*Text zur Analyse*:
/---
Lebenslanges Lernen ist ein häufiges Schlagwort der Bildungsdebatte. Wie ist dieses Konzept entstanden? Was macht das menschliche Lernen aus?

Von Andreas Dörpinghaus Ausgabe 8/17

Das Lebenslange Lernen hat bis heute eine kaum zu übertreffende Plausibilität. Wer wollte behaupten, man könne aufhören zu lernen oder lerne irgendwann einmal nicht mehr. Vielmehr wird zunehmend deutlich, dass das Lernen eine menschliche Fähigkeit ist, die uns in der Regel erhalten bleibt, die offensichtlich zu unserem Menschsein gehört und sich nicht mit dem Älterwerden verabschiedet, wohl aber verändert. Aber was das Lernen selbst eigentlich ist, von dem immerhin in solchen Zusammenhängen selbstexplikativ die Rede ist, was es für uns bedeutet zu lernen, ja, was es heißt, ein Leben lang lernen zu sollen, also stets quasi Bereitschaftsdienst zu haben, solche und weitere Fragen treten oft eher in den Hintergrund, wenn sie sich überhaupt stellen.
\---
*Aufgaben*:
1 – Erkläre in ein bis drei Sätzen, weshalb das Lebenslange Lernen laut dem Text über lebenslanges Lernen eine kaum zu übertreffende Plausibilität hat.
2 – Führe den Text über lebenslanges Lernen im Anschluss an seinen letzten Satz fort.
Die Zeilen stammen aus einer anderen Quelle.

[Gespeicherte Einträge]
/---
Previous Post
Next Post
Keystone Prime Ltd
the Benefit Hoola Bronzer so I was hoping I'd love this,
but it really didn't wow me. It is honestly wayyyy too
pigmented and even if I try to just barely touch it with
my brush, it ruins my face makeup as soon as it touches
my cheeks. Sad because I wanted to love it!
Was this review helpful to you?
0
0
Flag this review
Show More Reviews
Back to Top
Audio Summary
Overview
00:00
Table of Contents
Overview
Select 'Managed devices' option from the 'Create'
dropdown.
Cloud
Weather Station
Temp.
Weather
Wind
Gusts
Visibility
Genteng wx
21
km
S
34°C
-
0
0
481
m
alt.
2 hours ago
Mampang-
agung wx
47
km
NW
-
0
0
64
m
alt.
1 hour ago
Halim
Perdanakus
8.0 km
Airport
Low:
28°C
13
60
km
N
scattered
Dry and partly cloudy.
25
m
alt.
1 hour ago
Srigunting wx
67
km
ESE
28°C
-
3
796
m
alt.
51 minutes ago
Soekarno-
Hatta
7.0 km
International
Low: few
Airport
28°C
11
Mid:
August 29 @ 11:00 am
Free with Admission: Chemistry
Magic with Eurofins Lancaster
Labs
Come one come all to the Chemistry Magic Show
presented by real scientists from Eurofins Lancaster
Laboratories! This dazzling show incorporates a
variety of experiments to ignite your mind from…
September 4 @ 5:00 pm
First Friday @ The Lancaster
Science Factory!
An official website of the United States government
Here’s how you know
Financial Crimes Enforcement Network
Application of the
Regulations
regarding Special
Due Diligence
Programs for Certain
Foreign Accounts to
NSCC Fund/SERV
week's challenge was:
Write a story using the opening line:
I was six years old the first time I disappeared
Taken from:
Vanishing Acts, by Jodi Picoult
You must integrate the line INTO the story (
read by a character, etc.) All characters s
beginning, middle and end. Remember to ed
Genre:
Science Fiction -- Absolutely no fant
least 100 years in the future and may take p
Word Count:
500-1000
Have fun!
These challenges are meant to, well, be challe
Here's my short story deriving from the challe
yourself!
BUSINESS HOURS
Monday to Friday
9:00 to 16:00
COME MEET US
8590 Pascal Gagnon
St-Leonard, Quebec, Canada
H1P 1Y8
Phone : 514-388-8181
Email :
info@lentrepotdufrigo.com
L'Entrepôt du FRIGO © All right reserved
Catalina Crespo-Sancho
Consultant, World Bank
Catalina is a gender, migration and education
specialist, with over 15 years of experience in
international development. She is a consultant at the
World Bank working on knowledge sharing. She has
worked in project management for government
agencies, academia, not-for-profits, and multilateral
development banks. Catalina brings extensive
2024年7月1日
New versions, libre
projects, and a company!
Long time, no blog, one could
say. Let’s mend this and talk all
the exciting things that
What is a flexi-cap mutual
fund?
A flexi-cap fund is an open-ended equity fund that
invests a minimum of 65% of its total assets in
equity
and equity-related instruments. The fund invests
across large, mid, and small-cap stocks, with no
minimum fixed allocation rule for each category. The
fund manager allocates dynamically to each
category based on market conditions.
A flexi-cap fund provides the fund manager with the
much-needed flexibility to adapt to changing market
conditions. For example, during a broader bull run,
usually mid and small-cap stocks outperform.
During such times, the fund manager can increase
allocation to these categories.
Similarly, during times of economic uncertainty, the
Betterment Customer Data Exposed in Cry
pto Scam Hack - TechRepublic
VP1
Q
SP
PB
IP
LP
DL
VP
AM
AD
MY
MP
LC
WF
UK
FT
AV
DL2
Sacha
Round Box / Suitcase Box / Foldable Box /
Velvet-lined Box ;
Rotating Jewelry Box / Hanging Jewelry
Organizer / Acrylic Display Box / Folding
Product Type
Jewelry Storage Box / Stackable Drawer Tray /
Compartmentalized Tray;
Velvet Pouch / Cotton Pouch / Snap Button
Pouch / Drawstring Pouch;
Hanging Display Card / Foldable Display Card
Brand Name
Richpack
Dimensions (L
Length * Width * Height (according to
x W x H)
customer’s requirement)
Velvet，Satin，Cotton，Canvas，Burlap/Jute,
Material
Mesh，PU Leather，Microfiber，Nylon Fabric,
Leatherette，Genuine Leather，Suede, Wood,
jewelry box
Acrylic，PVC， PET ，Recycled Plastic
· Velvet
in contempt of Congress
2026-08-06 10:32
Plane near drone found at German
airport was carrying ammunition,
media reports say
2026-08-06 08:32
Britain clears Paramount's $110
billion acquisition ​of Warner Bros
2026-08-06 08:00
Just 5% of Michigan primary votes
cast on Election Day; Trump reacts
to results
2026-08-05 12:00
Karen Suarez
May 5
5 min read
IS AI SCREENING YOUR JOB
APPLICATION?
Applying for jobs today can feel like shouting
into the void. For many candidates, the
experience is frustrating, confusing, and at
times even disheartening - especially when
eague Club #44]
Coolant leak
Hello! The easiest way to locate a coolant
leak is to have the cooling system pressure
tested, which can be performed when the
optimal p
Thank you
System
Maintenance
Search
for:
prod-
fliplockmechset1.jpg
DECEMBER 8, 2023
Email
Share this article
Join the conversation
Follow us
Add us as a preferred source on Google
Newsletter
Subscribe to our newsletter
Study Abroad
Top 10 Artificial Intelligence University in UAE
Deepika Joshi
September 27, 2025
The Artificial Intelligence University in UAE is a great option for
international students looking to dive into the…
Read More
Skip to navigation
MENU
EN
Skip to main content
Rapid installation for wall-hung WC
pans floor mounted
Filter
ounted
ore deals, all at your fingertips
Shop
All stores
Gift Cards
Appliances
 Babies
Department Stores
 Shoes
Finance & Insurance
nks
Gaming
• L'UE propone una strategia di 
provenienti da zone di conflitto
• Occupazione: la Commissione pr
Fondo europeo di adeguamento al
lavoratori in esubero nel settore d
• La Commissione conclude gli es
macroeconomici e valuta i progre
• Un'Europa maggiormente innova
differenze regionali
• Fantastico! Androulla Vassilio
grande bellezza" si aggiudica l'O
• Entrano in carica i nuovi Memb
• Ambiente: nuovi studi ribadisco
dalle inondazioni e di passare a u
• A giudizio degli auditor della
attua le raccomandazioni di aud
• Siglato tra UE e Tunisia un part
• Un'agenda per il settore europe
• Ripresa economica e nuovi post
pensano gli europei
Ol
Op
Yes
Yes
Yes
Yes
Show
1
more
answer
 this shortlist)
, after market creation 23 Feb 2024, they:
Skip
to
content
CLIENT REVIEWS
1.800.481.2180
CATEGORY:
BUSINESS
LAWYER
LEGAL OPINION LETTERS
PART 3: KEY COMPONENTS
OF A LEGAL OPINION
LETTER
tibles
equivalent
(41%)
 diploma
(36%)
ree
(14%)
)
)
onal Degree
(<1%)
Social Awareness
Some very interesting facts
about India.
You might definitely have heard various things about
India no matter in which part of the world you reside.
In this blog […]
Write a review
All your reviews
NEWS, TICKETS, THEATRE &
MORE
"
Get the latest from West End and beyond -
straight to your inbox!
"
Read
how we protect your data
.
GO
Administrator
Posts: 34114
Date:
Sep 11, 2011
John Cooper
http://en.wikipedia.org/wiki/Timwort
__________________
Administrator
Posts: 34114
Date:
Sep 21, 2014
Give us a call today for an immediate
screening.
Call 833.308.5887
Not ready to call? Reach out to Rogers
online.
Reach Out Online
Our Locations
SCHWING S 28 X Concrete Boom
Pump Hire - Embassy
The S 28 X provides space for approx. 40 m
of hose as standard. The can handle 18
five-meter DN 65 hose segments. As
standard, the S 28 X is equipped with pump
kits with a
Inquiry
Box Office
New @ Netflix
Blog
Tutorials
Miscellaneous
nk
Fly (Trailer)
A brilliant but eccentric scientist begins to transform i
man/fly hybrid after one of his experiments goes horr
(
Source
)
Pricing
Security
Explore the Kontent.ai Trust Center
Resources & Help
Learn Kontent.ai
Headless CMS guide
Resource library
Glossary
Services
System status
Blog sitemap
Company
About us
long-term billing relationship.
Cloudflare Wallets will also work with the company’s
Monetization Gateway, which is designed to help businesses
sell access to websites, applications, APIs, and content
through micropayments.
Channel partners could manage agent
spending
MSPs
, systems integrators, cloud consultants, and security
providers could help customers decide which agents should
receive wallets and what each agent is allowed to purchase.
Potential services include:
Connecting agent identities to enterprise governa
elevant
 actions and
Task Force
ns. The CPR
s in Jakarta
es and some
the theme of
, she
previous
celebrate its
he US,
\---
*Lösungen*:
1 – Niemand könnte behaupten, man höre auf zu lernen oder lerne irgendwann nicht mehr. Das Lernen ist eine menschliche Fähigkeit, die uns in der Regel erhalten bleibt und zu unserem Menschsein gehört. Sie verabschiedet sich nicht mit dem Älterwerden, sondern verändert sich nur.

2 –
Ich möchte zunächst dafür werben, die Rede vom Lebenslangen Lernen zu schonen, sie ruhen zu lassen und stattdessen zu fragen, was es mit dem Lernen auf sich haben könnte, das alle unsere Beziehungen, also unsere Selbst-, Sozial- und Weltverhältnisse derart fundamental berührt. Vieles, was wichtig ist, lernen wir nicht eigentlich, und lernen es dennoch. Im Grunde wissen wir bis heute nicht, was genau geschieht, wenn wir lernen. Neurophysiologische Beschreibungen erfassen nicht das Lernen, sondern physiologische Effekte. Wir lernen stets durch Erfahrungen, die wir machen, in denen jedes Lernen als Prozess des Verstehens seinen Ausgang nimmt. Am Ende ist ein reflexives Lernen Bestandteil einer Persönlichkeit, die ihre Freiheit in der Gestaltung der Wirklichkeit durch den Möglichkeitssinn und darin auch im Nein-Sagen-Können findet. Das Lernen selbst ist in dieser Anbindung nicht beobachtbar, es bleibt Gegenstand der reflexiven Forschung als ein Geschehen, das Sinn und Bedeutung generiert, das Horizonte gestaltet, Möglichkeiten schafft. Wir müssen in der Wissenschaft, an Schulen und Universitäten wieder begreifen, dass es Dinge gibt, denen man nur durch Nachdenken beikommen kann. Das Lernen gehört dazu.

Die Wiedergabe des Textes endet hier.